Saved entries:
* * * * *
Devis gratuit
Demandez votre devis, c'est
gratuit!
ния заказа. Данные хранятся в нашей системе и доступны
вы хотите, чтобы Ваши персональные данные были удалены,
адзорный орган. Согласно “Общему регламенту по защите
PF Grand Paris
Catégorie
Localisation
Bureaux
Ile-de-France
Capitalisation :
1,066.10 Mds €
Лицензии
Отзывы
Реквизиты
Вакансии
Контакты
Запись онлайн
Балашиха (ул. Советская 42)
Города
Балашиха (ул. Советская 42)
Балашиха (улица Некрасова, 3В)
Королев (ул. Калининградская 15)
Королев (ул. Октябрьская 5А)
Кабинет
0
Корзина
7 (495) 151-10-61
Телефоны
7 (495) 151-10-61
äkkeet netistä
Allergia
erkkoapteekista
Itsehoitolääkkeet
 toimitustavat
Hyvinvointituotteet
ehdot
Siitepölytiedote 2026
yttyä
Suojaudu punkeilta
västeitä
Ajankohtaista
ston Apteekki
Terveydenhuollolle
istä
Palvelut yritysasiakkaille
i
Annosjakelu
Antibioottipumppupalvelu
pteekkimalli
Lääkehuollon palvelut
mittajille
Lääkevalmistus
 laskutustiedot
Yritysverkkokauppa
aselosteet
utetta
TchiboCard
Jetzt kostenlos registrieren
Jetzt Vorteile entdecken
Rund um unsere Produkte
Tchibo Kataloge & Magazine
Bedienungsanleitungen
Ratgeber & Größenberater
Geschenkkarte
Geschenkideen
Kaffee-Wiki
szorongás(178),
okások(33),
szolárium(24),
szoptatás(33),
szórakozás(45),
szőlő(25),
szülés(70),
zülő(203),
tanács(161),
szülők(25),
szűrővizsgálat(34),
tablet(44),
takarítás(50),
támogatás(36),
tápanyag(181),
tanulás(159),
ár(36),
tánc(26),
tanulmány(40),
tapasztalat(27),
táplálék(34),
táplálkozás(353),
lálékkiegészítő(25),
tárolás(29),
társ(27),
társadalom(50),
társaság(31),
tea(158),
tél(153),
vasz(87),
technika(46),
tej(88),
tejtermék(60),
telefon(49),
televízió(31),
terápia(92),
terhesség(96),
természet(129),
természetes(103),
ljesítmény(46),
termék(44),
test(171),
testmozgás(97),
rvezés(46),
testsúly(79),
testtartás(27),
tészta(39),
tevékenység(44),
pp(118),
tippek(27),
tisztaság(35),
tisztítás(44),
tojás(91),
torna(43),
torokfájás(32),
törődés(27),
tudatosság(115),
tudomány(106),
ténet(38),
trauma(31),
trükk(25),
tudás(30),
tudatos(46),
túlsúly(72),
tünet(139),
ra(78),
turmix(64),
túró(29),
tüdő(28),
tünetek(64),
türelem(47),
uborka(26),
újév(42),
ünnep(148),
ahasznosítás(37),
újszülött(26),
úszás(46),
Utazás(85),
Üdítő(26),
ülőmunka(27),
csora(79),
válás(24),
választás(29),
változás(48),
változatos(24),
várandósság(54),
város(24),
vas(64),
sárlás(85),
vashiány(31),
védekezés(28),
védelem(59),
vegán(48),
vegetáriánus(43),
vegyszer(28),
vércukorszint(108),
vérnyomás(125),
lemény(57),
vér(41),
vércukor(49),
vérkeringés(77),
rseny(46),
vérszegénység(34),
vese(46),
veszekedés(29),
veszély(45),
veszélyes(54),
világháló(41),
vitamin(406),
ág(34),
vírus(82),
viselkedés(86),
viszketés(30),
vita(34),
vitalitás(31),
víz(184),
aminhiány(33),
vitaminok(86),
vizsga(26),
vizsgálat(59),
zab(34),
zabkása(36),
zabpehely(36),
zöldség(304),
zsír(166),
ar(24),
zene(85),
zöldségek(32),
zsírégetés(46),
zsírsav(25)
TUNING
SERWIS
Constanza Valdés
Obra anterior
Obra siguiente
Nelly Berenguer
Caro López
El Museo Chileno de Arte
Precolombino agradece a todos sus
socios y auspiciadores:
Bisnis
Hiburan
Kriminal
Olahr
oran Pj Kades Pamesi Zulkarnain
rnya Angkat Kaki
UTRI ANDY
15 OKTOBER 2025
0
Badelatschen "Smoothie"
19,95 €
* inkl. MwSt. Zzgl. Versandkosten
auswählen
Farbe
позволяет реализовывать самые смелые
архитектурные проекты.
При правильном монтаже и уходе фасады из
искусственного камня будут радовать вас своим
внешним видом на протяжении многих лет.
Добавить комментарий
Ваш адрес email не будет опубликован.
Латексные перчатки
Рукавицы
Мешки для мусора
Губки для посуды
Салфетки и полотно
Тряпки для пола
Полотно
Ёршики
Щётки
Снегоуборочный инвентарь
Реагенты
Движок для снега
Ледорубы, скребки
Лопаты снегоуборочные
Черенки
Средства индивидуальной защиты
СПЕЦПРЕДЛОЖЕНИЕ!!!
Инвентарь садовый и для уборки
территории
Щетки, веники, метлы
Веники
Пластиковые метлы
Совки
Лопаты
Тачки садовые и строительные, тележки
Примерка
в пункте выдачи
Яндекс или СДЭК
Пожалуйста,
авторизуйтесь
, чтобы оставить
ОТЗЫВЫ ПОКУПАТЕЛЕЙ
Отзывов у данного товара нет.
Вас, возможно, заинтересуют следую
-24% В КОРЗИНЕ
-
* * * * *
▶ **Your task**: From the entries above, write out only the lines starting at the line that holds "äkkeet netistä" and ending at the line that holds "Lääkehuollon palvelut", keeping both and matching them exactly.

▶ **Your response**:
äkkeet netistä
Allergia
erkkoapteekista
Itsehoitolääkkeet
 toimitustavat
Hyvinvointituotteet
ehdot
Siitepölytiedote 2026
yttyä
Suojaudu punkeilta
västeitä
Ajankohtaista
ston Apteekki
Terveydenhuollolle
istä
Palvelut yritysasiakkaille
i
Annosjakelu
Antibioottipumppupalvelu
pteekkimalli
Lääkehuollon palvelut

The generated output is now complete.